▶ [Document excerpt]
:::::
Sunday, July 20, 2008

Emerging Markets


Friday was a very interesting day in the Emerging Market world. I will take you through a few of the Countries of interest.

Argentina. Many of my readers, will remember that I have had a position in this currency for some time. It has been a roller coaster ride that I am unable to get away from because of a its high yield. Since March 2008 there has been an on again off again (mostly on) strike being held by the farmers due to increased tariffs imposed by the Government. These strikes has caused interest rates to soar, and in response the Government has been intervening in the spot market to punish speculators. Rates have moved to almost 20% in the 12 mth sector. On Friday the tariff was revoked.

Argentina's President Cristina Fernandez de Kirchner revoked a decree that increased some agriculture export taxes after she failed to win support for the levy from the country's Congress.

The country will resume the level of taxes on farm exports that existed before the measure took place in March, Cabinet Chief Alberto Fernandez said today in a press conference in Buenos Aires.
:::::
▶ [Data for review]
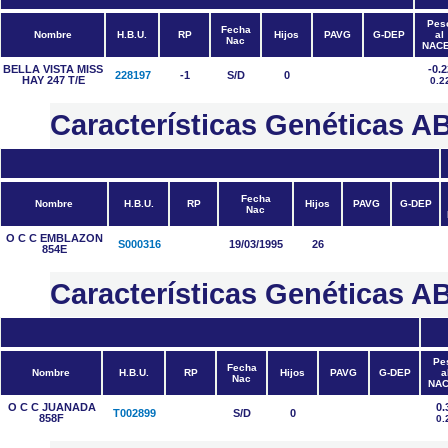
Pes
Fecha
Nombre
H.B.U.
RP
Hijos
PAVG
G-DEP
al
Nac
NAC
BELLA VISTA MISS
-0.2
228197
-1
S/D
0
HAY 247 T/E
0.2
Características Genéticas
Fecha
Nombre
H.B.U.
RP
Hijos
PAVG
G-DEP
Nac
O C C EMBLAZON
S000316
19/03/1995
26
854E
Características Genéticas
Pe
Fecha
Nombre
H.B.U.
RP
Hijos
PAVG
G-DEP
a
Nac
NA
O C C JUANADA
0.
T002899
S/D
0
858F
0.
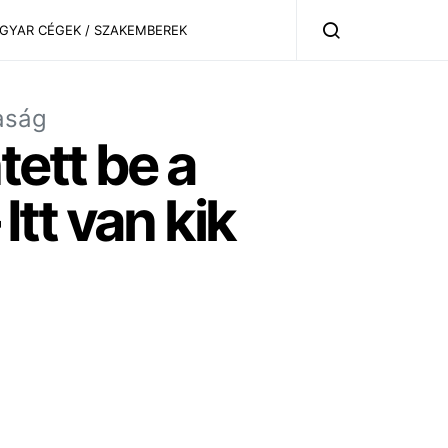
AGYAR CÉGEK / SZAKEMBEREK
aság
tett be a
tt van kik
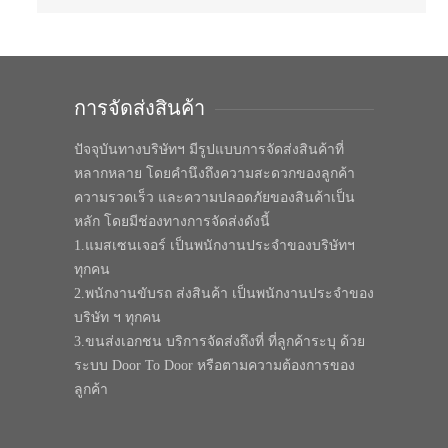
การจัดส่งสินค้า
ปัจจุบันทางบริษัทฯ มีรูปแบบการจัดส่งสินค้าที่
หลากหลาย โดยคำนึงถึงความสะดวกของลูกค้า
ความรวดเร็ว และความปลอดภัยของสินค้าเป็น
หลัก โดยมีช่องทางการจัดส่งดังนี้
1.แมสเซนเจอร์ เป็นพนักงานประจำของบริษัทฯ
ทุกคน
2.พนักงานขับรถ ส่งสินค้า เป็นพนักงานประจำของ
บริษัท ฯ ทุกคน
3.ขนส่งเอกชน บริการจัดส่งถึงที่ ที่ลูกค้าระบุ ด้วย
ระบบ Door To Door หรือตามความต้องการของ
ลูกค้า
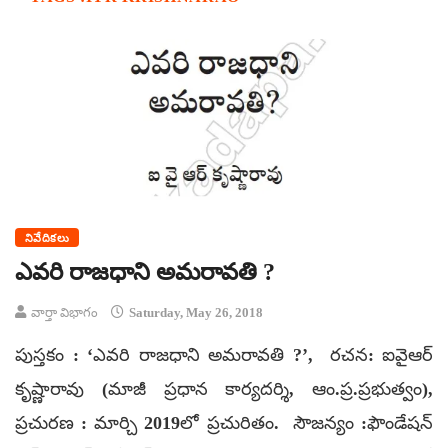
నివేదికలు
ఎవరి రాజధాని అమరావతి ?
వార్తా విభాగం
Saturday, May 26, 2018
పుస్తకం : ‘ఎవరి రాజధాని అమరావతి ?’, రచన: ఐవైఆర్
కృష్ణారావు (మాజీ ప్రధాన కార్యదర్శి, ఆం.ప్ర.ప్రభుత్వం),
ప్రచురణ : మార్చి 2019లో ప్రచురితం. సౌజన్యం :ఫౌండేషన్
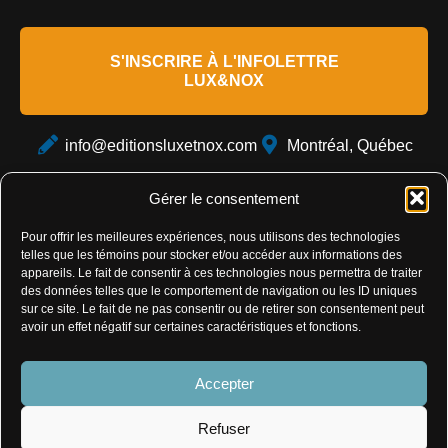
S'INSCRIRE À L'INFOLETTRE
LUX&NOX
info@editionsluxetnox.com
Montréal, Québec
Gérer le consentement
Pour offrir les meilleures expériences, nous utilisons des technologies
telles que les témoins pour stocker et/ou accéder aux informations des
appareils. Le fait de consentir à ces technologies nous permettra de traiter
des données telles que le comportement de navigation ou les ID uniques
sur ce site. Le fait de ne pas consentir ou de retirer son consentement peut
Politique de confidentialité
avoir un effet négatif sur certaines caractéristiques et fonctions.
Politique de témoins
Accepter
Conditions générales de vente
Refuser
:::::
▶ [Directions]
a - Reproduce the emerging markets blog post word for word, starting at "Argentina. Many of" and ending at "the country's Congress.".
b - Carry on writing the emerging markets blog post from the point where it stops.

▶ [Your written answers]
a -
Argentina. Many of my readers, will remember that I have had a position in this currency for some time. It has been a roller coaster ride that I am unable to get away from because of a its high yield. Since March 2008 there has been an on again off again (mostly on) strike being held by the farmers due to increased tariffs imposed by the Government. These strikes has caused interest rates to soar, and in response the Government has been intervening in the spot market to punish speculators. Rates have moved to almost 20% in the 12 mth sector. On Friday the tariff was revoked.

Argentina's President Cristina Fernandez de Kirchner revoked a decree that increased some agriculture export taxes after she failed to win support for the levy from the country's Congress.

b -
This is good news for the country as it shows that the Government, long thought of as not listening to the people, has bent to the will of the people. The curve immediately reacted by moving lower, considerable lower. Since this all occurred late on Friday afternoon, the local spot market was closed so I am not sure of what the reaction will be, but I think it will be to move higher. Remember, the Government drove the spot lower in response to higher rates, with rates coming back off why not let market forces dictate where it should go? It would also more closely reflect where it should be to begin with. Inflation is exceptionally high (in part due to the strike)and a weaker currency is logical in that environment. This is just an opinion and reflects my current trading position (long Usd/Ars spot and Short Usd/Ars outrite ...over bought dollars in the spot)so please keep that in mind.

Mexico. On Friday the raised rates 25bp to 8%. Interestingly it was announced on the Banco de Mexico website 30 minutes before the published time. Speculation was the someone at the CB made a mistake and "pressed the button to early". Anyway, I was some what surprised by the move (although it was widely expected in the market). I though they would wait till next month as growth in Mexico is slowing. Inflation of course is moving higher and they choose one evil over another. This is the opposite tactic of the Fed. They have basically said no rate rises until the economy stabilizes, although the Fed Stern does not seem to agree.

The Federal Reserve shouldn't wait for housing and financial markets to stabilize before it begins raising interest rates, central bank policy maker Gary Stern said.

``We're pretty well-positioned for the downside risks we might encounter from here,'' Stern, president of the Federal Reserve Bank of Minneapolis, said in an interview yesterday. ``I worry a little bit more about the prospects for inflation.''


Interest rate differential should continue to widen here and look for Usd/Mxn to test the 10.000 level in the very near future.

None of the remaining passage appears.